■ MATERIAL FOR THE TASK
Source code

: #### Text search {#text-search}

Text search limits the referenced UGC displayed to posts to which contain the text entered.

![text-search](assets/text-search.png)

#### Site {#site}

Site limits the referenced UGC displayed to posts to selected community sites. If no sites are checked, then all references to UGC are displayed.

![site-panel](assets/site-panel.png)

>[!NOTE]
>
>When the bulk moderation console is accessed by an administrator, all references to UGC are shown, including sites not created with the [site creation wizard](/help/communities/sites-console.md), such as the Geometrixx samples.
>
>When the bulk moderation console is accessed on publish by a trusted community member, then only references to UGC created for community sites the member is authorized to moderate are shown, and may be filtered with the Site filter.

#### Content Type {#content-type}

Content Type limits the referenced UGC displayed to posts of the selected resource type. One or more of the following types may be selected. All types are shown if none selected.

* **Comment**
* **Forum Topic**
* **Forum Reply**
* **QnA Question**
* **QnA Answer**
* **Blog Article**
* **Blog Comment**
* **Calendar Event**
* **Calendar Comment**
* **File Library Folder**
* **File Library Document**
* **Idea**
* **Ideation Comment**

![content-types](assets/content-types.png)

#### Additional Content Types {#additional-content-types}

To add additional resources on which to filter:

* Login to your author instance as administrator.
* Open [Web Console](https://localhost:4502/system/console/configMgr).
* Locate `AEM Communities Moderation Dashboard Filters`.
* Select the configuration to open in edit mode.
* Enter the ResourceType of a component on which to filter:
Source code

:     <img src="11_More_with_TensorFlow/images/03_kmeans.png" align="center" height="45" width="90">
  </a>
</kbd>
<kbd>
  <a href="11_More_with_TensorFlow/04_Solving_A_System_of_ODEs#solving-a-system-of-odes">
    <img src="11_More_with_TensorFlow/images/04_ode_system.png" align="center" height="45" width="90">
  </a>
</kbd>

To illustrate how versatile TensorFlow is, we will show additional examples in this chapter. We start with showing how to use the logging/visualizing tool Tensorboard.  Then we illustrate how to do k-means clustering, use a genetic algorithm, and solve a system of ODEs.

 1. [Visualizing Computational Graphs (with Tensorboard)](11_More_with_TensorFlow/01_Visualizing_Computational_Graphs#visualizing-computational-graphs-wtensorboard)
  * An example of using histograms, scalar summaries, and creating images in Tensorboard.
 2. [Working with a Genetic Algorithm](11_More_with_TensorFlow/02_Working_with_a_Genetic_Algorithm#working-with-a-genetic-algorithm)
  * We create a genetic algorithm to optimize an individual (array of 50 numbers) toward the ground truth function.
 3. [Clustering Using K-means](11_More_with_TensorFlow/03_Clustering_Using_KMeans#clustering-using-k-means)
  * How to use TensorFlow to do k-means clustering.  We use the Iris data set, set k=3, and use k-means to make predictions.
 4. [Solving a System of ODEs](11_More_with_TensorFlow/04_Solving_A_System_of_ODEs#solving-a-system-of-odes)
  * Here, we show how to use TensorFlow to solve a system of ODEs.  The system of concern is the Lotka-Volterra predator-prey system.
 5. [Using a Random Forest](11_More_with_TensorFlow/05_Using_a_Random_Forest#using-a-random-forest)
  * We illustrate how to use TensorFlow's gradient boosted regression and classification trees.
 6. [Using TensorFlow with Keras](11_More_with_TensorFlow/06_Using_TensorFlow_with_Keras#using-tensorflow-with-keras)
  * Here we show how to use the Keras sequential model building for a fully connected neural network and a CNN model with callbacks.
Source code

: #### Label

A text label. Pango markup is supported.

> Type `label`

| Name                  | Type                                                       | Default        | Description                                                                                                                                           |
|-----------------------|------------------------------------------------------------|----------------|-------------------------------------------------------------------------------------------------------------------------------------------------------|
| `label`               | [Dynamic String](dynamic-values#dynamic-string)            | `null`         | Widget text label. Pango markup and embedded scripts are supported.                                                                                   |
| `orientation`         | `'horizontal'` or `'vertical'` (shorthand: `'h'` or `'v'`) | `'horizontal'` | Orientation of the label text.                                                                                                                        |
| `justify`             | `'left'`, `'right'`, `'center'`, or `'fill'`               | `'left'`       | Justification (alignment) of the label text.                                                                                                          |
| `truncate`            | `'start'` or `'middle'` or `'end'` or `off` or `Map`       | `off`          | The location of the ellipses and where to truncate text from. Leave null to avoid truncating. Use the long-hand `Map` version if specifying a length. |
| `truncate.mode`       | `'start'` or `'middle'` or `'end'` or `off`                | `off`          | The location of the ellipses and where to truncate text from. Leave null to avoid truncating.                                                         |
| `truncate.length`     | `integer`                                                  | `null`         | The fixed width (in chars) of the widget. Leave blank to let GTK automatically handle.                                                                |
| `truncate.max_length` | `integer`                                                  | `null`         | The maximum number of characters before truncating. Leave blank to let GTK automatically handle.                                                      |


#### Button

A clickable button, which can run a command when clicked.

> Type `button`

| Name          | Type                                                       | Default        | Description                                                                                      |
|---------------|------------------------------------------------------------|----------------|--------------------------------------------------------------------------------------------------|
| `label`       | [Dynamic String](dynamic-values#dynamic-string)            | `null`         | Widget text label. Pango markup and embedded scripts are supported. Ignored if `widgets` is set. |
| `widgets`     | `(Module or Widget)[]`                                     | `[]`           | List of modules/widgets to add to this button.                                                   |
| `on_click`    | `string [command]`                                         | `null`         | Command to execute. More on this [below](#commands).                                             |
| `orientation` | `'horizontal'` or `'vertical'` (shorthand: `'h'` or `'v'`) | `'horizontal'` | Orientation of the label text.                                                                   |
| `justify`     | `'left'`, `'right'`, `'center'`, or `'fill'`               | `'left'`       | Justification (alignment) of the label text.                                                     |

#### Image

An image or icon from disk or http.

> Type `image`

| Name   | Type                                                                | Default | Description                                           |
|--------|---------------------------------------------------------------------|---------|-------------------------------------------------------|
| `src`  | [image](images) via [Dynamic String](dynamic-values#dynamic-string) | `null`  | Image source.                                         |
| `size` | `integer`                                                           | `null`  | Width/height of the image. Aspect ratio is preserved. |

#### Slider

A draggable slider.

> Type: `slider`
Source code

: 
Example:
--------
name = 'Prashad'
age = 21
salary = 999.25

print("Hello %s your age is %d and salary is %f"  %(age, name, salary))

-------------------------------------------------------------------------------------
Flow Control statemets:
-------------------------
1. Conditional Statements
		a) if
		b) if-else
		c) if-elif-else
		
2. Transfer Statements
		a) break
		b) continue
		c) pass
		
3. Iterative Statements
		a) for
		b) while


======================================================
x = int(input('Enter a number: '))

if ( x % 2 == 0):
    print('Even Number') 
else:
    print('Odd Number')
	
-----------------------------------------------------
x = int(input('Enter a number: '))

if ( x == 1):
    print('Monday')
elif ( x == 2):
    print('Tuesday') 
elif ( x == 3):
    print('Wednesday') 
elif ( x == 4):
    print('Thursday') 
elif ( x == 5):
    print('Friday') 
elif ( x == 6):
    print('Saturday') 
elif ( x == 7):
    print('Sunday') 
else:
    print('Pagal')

■ HOW TO COMPLETE THIS TASK
Revise the rows above by substituting "mass moderation console" for every occurrence of "bulk moderation console", leaving all other text unaltered.

■ RESULT
Source code

: #### Text search {#text-search}

Text search limits the referenced UGC displayed to posts to which contain the text entered.

![text-search](assets/text-search.png)

#### Site {#site}

Site limits the referenced UGC displayed to posts to selected community sites. If no sites are checked, then all references to UGC are displayed.

![site-panel](assets/site-panel.png)

>[!NOTE]
>
>When the mass moderation console is accessed by an administrator, all references to UGC are shown, including sites not created with the [site creation wizard](/help/communities/sites-console.md), such as the Geometrixx samples.
>
>When the mass moderation console is accessed on publish by a trusted community member, then only references to UGC created for community sites the member is authorized to moderate are shown, and may be filtered with the Site filter.

#### Content Type {#content-type}

Content Type limits the referenced UGC displayed to posts of the selected resource type. One or more of the following types may be selected. All types are shown if none selected.

* **Comment**
* **Forum Topic**
* **Forum Reply**
* **QnA Question**
* **QnA Answer**
* **Blog Article**
* **Blog Comment**
* **Calendar Event**
* **Calendar Comment**
* **File Library Folder**
* **File Library Document**
* **Idea**
* **Ideation Comment**

![content-types](assets/content-types.png)

#### Additional Content Types {#additional-content-types}

To add additional resources on which to filter:

* Login to your author instance as administrator.
* Open [Web Console](https://localhost:4502/system/console/configMgr).
* Locate `AEM Communities Moderation Dashboard Filters`.
* Select the configuration to open in edit mode.
* Enter the ResourceType of a component on which to filter:
Source code

:     <img src="11_More_with_TensorFlow/images/03_kmeans.png" align="center" height="45" width="90">
  </a>
</kbd>
<kbd>
  <a href="11_More_with_TensorFlow/04_Solving_A_System_of_ODEs#solving-a-system-of-odes">
    <img src="11_More_with_TensorFlow/images/04_ode_system.png" align="center" height="45" width="90">
  </a>
</kbd>

To illustrate how versatile TensorFlow is, we will show additional examples in this chapter. We start with showing how to use the logging/visualizing tool Tensorboard.  Then we illustrate how to do k-means clustering, use a genetic algorithm, and solve a system of ODEs.

 1. [Visualizing Computational Graphs (with Tensorboard)](11_More_with_TensorFlow/01_Visualizing_Computational_Graphs#visualizing-computational-graphs-wtensorboard)
  * An example of using histograms, scalar summaries, and creating images in Tensorboard.
 2. [Working with a Genetic Algorithm](11_More_with_TensorFlow/02_Working_with_a_Genetic_Algorithm#working-with-a-genetic-algorithm)
  * We create a genetic algorithm to optimize an individual (array of 50 numbers) toward the ground truth function.
 3. [Clustering Using K-means](11_More_with_TensorFlow/03_Clustering_Using_KMeans#clustering-using-k-means)
  * How to use TensorFlow to do k-means clustering.  We use the Iris data set, set k=3, and use k-means to make predictions.
 4. [Solving a System of ODEs](11_More_with_TensorFlow/04_Solving_A_System_of_ODEs#solving-a-system-of-odes)
  * Here, we show how to use TensorFlow to solve a system of ODEs.  The system of concern is the Lotka-Volterra predator-prey system.
 5. [Using a Random Forest](11_More_with_TensorFlow/05_Using_a_Random_Forest#using-a-random-forest)
  * We illustrate how to use TensorFlow's gradient boosted regression and classification trees.
 6. [Using TensorFlow with Keras](11_More_with_TensorFlow/06_Using_TensorFlow_with_Keras#using-tensorflow-with-keras)
  * Here we show how to use the Keras sequential model building for a fully connected neural network and a CNN model with callbacks.
Source code

: #### Label

A text label. Pango markup is supported.

> Type `label`

| Name                  | Type                                                       | Default        | Description                                                                                                                                           |
|-----------------------|------------------------------------------------------------|----------------|-------------------------------------------------------------------------------------------------------------------------------------------------------|
| `label`               | [Dynamic String](dynamic-values#dynamic-string)            | `null`         | Widget text label. Pango markup and embedded scripts are supported.                                                                                   |
| `orientation`         | `'horizontal'` or `'vertical'` (shorthand: `'h'` or `'v'`) | `'horizontal'` | Orientation of the label text.                                                                                                                        |
| `justify`             | `'left'`, `'right'`, `'center'`, or `'fill'`               | `'left'`       | Justification (alignment) of the label text.                                                                                                          |
| `truncate`            | `'start'` or `'middle'` or `'end'` or `off` or `Map`       | `off`          | The location of the ellipses and where to truncate text from. Leave null to avoid truncating. Use the long-hand `Map` version if specifying a length. |
| `truncate.mode`       | `'start'` or `'middle'` or `'end'` or `off`                | `off`          | The location of the ellipses and where to truncate text from. Leave null to avoid truncating.                                                         |
| `truncate.length`     | `integer`                                                  | `null`         | The fixed width (in chars) of the widget. Leave blank to let GTK automatically handle.                                                                |
| `truncate.max_length` | `integer`                                                  | `null`         | The maximum number of characters before truncating. Leave blank to let GTK automatically handle.                                                      |


#### Button

A clickable button, which can run a command when clicked.

> Type `button`

| Name          | Type                                                       | Default        | Description                                                                                      |
|---------------|------------------------------------------------------------|----------------|--------------------------------------------------------------------------------------------------|
| `label`       | [Dynamic String](dynamic-values#dynamic-string)            | `null`         | Widget text label. Pango markup and embedded scripts are supported. Ignored if `widgets` is set. |
| `widgets`     | `(Module or Widget)[]`                                     | `[]`           | List of modules/widgets to add to this button.                                                   |
| `on_click`    | `string [command]`                                         | `null`         | Command to execute. More on this [below](#commands).                                             |
| `orientation` | `'horizontal'` or `'vertical'` (shorthand: `'h'` or `'v'`) | `'horizontal'` | Orientation of the label text.                                                                   |
| `justify`     | `'left'`, `'right'`, `'center'`, or `'fill'`               | `'left'`       | Justification (alignment) of the label text.                                                     |

#### Image

An image or icon from disk or http.

> Type `image`

| Name   | Type                                                                | Default | Description                                           |
|--------|---------------------------------------------------------------------|---------|-------------------------------------------------------|
| `src`  | [image](images) via [Dynamic String](dynamic-values#dynamic-string) | `null`  | Image source.                                         |
| `size` | `integer`                                                           | `null`  | Width/height of the image. Aspect ratio is preserved. |

#### Slider

A draggable slider.

> Type: `slider`
Source code

: 
Example:
--------
name = 'Prashad'
age = 21
salary = 999.25

print("Hello %s your age is %d and salary is %f"  %(age, name, salary))

-------------------------------------------------------------------------------------
Flow Control statemets:
-------------------------
1. Conditional Statements
		a) if
		b) if-else
		c) if-elif-else
		
2. Transfer Statements
		a) break
		b) continue
		c) pass
		
3. Iterative Statements
		a) for
		b) while


======================================================
x = int(input('Enter a number: '))

if ( x % 2 == 0):
    print('Even Number') 
else:
    print('Odd Number')
	
-----------------------------------------------------
x = int(input('Enter a number: '))

if ( x == 1):
    print('Monday')
elif ( x == 2):
    print('Tuesday') 
elif ( x == 3):
    print('Wednesday') 
elif ( x == 4):
    print('Thursday') 
elif ( x == 5):
    print('Friday') 
elif ( x == 6):
    print('Saturday') 
elif ( x == 7):
    print('Sunday') 
else:
    print('Pagal')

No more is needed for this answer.